In many web frameworks, it is possible to perform integration testing on an app without spinning up a live server (see docs from Flask, Fastify and Laravel). Simulating the network rather than actually sending requests over localhost can have a significant performance improvement. For example, in a benchmark I made, using Flask's test client was nearly 5x faster (3 seconds) than sending real requests with the requests
library (14 seconds).
However, when using Express, I have not been able to find a way to achieve this.

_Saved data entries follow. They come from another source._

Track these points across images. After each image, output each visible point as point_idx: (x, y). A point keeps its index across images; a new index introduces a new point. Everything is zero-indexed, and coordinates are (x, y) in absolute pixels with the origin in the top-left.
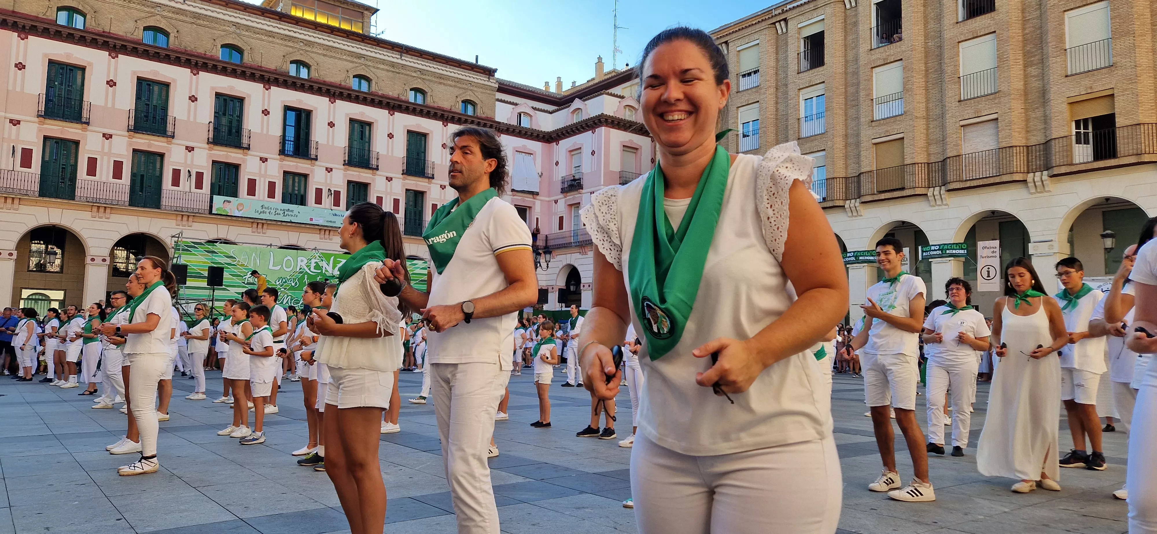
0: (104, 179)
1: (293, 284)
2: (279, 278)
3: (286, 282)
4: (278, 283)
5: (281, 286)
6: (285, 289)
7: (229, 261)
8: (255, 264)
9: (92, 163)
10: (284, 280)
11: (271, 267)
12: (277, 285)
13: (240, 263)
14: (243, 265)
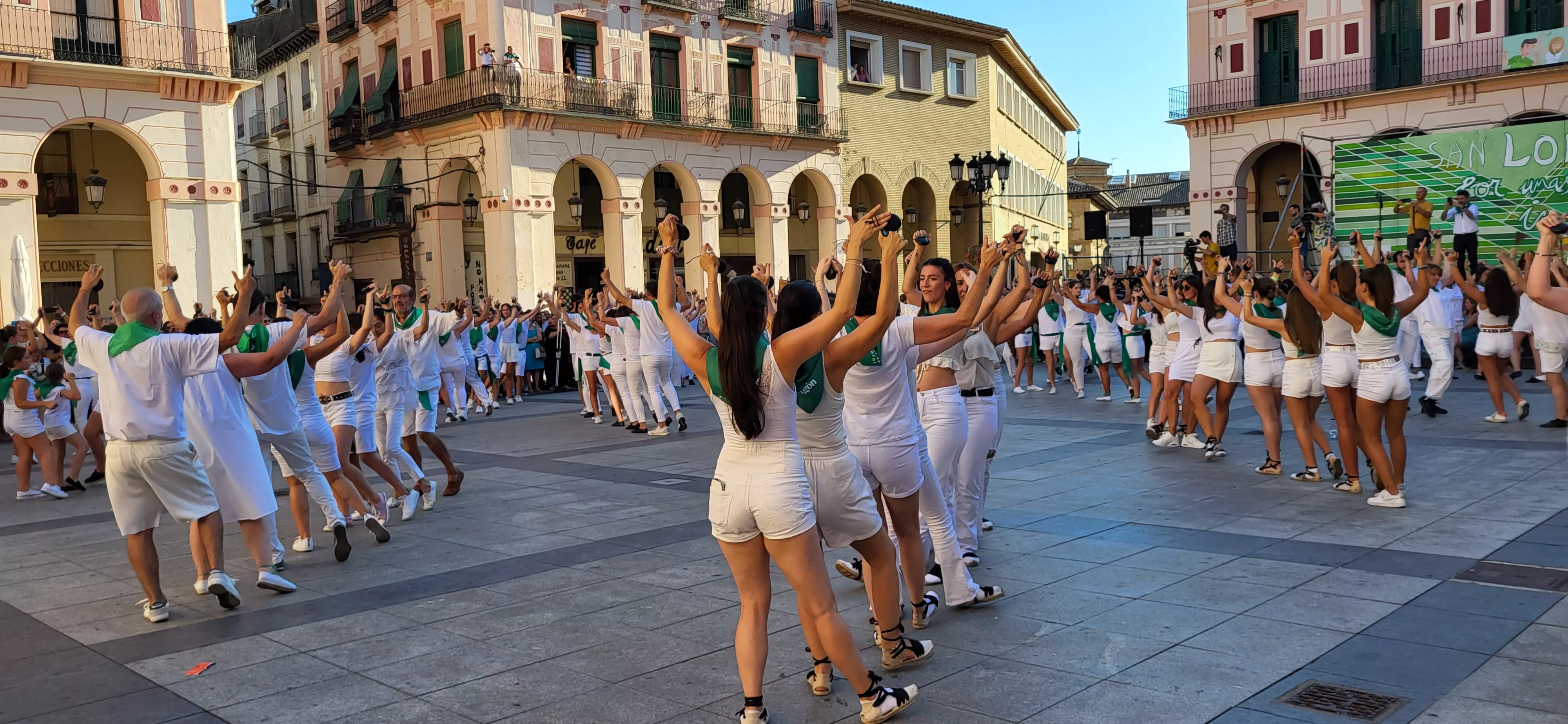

Tools such as supertest
appear to quietly start the server on an ephemeral port, rather than simulating the network.
How can I perform simulated requests to an Express server, rather than starting the server and requesting to it over localhost?
You can use the light-my-request
library, which is compatible with Express, as well as many other Node-based web frameworks.
// server.js
import express, { json } from 'express';
const server = express();
server.use(json());
server.post('/my/route', (req, res) => {
const { name } = req.body;
res.json({ greeting: `Hello, ${name}` });
});
export default server;
// server.test.js
import server from './server.js';
import inject from 'light-my-requests';
test('Basic request', async () => {
const response = await inject(server, {
method: 'POST',
url: '/my/route',
headers: { 'Content-Type': 'application/json' },
payload: JSON.stringify({ name: 'Maddy' }),
};
const json = JSON.parse(response.payload);
expect(json).toStrictEqual({ greeting: 'Hello, Maddy' });
});
The performance is about 50% faster (4.3 seconds) than using the fetch API (6.5 seconds), at least in the benchmark I ran.